> _Text_:
========================================================================

ASH Wales Cymru welcomes the UK Government’s announcement in today’s Budget to increase tax on cigarettes by 2% above inflation whilst also raising the tax on hand rolling tobacco to 5% above inflation.
Tax rises need to be heavily supported by investment in stop smoking services to assist those wanting to quit. Suzanne Cass, Chief Executive, ASH Wales, said: “By annually raising the taxes on tobacco, it creates a financial incentive not to smoke. This is especially important among young people who are the tobacco industry’s next generation of customers.”
There was no word on a levy on the tobacco industry to fund quit smoking services as called for by Cancer Research UK – a levy which could have raised £500 million pounds. Suzanne Cass continued, “Our youth project The Filter Wales has been delivering stop smoking and prevention services to young people across the country for three years. Demand for our services, especially for our cessation programme Commit to Quit, is high but funding is limited. We believe that funding for these prevention and cessation services should come from a direct levy on the tobacco industry instead of squeezing more resources out of a health service which is already under pressure.”
Any rise on taxes – whether it’s on the tobacco industry or on consumers – needs to be coupled with investment in tackling the serious issue of illegal tobacco. The illegal tobacco market makes up 15% of all tobacco sales in Wales, the highest in the UK. These cheap products make it easier for children to start smoking, as it is sold at pocket money prices and by-pass age-restriction laws.
The Home Office is set to receive £31m to create a specialised group of border and intelligence officials who’ll intercept and seize illicit tobacco products, protecting over £100m of tax revenue over four years – a move supported by ASH Wales.

========================================================================

> _Provided material_:
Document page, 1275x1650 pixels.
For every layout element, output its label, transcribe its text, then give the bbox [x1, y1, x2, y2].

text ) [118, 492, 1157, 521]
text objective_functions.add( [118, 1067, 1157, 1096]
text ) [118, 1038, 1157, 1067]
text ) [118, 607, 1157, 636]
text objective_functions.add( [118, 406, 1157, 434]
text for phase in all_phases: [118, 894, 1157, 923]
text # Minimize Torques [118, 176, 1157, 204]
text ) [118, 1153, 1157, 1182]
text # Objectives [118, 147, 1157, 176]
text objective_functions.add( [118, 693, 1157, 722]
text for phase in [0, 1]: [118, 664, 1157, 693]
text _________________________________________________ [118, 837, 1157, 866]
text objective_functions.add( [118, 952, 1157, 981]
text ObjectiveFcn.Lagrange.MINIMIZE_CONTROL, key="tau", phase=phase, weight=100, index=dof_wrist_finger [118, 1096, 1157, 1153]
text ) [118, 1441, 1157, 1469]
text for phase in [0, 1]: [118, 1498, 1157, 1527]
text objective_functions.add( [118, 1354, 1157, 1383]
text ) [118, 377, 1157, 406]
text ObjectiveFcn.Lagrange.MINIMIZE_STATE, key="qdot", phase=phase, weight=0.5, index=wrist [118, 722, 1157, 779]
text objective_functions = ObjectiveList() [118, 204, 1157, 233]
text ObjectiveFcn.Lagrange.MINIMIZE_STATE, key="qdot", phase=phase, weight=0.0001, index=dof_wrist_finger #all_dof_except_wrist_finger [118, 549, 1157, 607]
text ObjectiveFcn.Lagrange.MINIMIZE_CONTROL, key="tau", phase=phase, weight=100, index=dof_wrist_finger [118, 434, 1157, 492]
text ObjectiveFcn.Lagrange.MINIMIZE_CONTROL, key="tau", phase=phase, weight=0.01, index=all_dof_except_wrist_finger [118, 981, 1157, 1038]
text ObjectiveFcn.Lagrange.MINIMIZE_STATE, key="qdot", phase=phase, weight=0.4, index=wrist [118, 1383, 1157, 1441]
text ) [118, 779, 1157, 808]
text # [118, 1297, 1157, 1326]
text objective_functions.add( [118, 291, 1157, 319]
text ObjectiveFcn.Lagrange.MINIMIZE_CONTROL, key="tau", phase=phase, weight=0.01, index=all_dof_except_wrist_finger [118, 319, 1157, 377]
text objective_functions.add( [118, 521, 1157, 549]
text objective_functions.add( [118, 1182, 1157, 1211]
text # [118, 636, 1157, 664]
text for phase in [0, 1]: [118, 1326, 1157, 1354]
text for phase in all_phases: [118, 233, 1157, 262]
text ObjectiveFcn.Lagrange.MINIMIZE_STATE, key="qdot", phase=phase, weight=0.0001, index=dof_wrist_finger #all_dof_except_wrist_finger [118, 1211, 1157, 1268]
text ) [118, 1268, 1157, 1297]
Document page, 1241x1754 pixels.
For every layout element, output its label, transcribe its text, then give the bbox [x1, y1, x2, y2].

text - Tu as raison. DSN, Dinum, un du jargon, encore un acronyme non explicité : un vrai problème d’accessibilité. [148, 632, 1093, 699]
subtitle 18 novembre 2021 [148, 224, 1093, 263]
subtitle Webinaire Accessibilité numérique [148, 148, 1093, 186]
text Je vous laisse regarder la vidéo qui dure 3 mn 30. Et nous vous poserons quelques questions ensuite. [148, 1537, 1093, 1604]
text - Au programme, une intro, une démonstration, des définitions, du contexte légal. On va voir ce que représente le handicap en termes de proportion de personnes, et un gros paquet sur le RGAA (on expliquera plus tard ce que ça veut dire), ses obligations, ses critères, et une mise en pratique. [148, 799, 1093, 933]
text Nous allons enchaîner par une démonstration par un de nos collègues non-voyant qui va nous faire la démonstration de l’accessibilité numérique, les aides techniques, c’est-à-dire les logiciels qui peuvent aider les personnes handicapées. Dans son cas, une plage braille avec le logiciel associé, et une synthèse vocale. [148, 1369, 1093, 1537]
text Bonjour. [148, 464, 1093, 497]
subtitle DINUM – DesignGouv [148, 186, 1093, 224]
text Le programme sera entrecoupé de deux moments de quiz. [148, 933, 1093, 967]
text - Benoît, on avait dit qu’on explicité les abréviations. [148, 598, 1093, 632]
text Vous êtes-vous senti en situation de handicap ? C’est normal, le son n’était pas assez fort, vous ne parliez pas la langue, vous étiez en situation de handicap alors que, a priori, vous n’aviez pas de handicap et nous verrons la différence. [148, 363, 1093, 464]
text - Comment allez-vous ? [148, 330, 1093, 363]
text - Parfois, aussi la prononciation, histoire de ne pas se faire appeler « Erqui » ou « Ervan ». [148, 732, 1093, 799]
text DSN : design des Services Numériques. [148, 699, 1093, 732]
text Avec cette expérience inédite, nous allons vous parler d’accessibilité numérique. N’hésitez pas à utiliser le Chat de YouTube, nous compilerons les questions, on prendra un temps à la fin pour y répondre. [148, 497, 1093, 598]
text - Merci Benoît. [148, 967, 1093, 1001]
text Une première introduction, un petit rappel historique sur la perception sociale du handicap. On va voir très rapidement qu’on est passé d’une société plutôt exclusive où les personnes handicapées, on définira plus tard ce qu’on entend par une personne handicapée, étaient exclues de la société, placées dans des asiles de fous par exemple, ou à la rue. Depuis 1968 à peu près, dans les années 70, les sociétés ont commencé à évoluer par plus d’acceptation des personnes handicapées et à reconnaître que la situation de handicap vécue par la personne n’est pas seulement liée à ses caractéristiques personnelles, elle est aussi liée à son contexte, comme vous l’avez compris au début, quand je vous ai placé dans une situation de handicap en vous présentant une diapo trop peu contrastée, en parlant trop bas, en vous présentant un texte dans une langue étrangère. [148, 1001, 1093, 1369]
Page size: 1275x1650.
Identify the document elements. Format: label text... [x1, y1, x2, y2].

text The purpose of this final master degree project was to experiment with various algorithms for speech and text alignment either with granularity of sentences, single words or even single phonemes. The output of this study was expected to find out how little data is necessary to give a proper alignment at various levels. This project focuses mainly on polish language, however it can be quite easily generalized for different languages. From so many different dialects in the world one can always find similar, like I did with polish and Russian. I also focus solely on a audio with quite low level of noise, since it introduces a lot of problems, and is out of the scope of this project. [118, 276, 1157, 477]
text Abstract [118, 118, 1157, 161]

========================================================================

> _Required actions_:
A. According to the ASH Wales statement, what share of all tobacco sales in Wales does the illegal tobacco market make up?
B. List every sum of money in pounds that the ASH Wales statement mentions.

> _Outputs by task_:
A. 15%, the highest in the UK.

B. £500 million, £31m, £100m